Your instructions
Retype the whole text below on checklists for improving software quality, word for word and without any changes.

Excerpt

========================

The Checklist: A Simple Tool for Improving Software Quality

The Checklist: A Simple Tool for Improving Software Quality

In software development, simplicity often goes hand-in-hand with higher quality. Among the large number of tools and methods available, there is one simple practice that consistently delivers: The Checklist.?

Checklists have been game-changers in aviation and medicine for many years, ensuring repeatability, clarity and error avoidance in high complexity environments. Whether your role involves safety-critical software development or non-safety software projects, checklists can dramatically improve efficiency and quality.


Why Checklists Work

No one is immune to mistakes. A checklist acts as a ‘safety net’ for your processes, ensuring nothing important gets missed.

In all projects, oversights can (and often do) happen. That’s where checklists can help by providing the following benefits:

1. Error Prevention: No one is immune to mistakes. A checklist acts as a ‘safety net’ for your processes, ensuring nothing important gets missed.

2. Consistency: Teams are aligned around standardised processes, ensuring consistent outcomes. Whether your team is delivering requirements, generating architecture, creating code, testing, or any other critical step in the software lifecycle process, a checklist ensures everyone is on the same page and working in a consistent manner.

3. Better Collaboration: A good checklist provides transparency, helping to align collaborating teams and reducing misunderstandings.

4. Risk Mitigation: Checklists highlight critical items and risk factors and help the team identify issues earlier.

5. Efficiency: Following clear, well structured steps saves time. This is especially useful during handovers from one team to another.

========================

Entries supplied
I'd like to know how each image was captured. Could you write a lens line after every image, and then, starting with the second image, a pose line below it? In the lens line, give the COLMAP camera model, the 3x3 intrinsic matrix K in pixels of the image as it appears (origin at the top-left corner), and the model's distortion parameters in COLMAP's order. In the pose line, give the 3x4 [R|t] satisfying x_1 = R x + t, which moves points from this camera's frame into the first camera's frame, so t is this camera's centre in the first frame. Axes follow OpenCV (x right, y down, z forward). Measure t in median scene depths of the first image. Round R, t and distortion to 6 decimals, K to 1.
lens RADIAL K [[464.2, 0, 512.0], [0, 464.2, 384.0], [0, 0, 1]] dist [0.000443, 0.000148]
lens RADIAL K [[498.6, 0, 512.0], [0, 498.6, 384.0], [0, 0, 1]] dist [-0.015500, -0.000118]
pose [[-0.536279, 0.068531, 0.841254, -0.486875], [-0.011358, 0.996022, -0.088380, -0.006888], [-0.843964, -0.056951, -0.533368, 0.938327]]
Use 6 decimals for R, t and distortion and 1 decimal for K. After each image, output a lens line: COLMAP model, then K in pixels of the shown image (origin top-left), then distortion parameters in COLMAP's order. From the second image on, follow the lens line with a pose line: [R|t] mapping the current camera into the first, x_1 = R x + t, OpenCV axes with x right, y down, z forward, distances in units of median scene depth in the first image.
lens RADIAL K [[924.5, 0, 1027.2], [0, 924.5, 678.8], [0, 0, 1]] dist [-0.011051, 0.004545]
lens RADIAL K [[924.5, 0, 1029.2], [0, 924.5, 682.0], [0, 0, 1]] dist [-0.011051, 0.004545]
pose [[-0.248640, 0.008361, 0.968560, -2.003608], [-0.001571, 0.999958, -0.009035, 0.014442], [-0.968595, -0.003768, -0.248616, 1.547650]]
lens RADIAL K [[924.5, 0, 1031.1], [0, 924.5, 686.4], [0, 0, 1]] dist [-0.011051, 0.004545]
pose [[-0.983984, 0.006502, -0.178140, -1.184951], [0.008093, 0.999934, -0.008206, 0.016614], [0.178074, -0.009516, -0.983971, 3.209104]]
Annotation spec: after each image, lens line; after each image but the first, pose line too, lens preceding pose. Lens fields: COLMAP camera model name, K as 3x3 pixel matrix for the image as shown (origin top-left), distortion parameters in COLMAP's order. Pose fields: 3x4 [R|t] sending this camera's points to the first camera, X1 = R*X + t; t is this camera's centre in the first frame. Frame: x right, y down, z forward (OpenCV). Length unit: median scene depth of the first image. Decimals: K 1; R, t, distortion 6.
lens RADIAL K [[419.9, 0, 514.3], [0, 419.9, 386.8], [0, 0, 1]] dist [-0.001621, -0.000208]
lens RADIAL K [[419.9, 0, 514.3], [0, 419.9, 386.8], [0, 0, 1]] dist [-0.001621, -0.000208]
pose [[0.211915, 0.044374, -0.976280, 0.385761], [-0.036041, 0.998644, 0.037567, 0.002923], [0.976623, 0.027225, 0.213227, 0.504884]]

========================

Written solution
The Checklist: A Simple Tool for Improving Software Quality

The Checklist: A Simple Tool for Improving Software Quality

In software development, simplicity often goes hand-in-hand with higher quality. Among the large number of tools and methods available, there is one simple practice that consistently delivers: The Checklist.?

Checklists have been game-changers in aviation and medicine for many years, ensuring repeatability, clarity and error avoidance in high complexity environments. Whether your role involves safety-critical software development or non-safety software projects, checklists can dramatically improve efficiency and quality.


Why Checklists Work

No one is immune to mistakes. A checklist acts as a ‘safety net’ for your processes, ensuring nothing important gets missed.

In all projects, oversights can (and often do) happen. That’s where checklists can help by providing the following benefits:

1. Error Prevention: No one is immune to mistakes. A checklist acts as a ‘safety net’ for your processes, ensuring nothing important gets missed.

2. Consistency: Teams are aligned around standardised processes, ensuring consistent outcomes. Whether your team is delivering requirements, generating architecture, creating code, testing, or any other critical step in the software lifecycle process, a checklist ensures everyone is on the same page and working in a consistent manner.

3. Better Collaboration: A good checklist provides transparency, helping to align collaborating teams and reducing misunderstandings.

4. Risk Mitigation: Checklists highlight critical items and risk factors and help the team identify issues earlier.

5. Efficiency: Following clear, well structured steps saves time. This is especially useful during handovers from one team to another.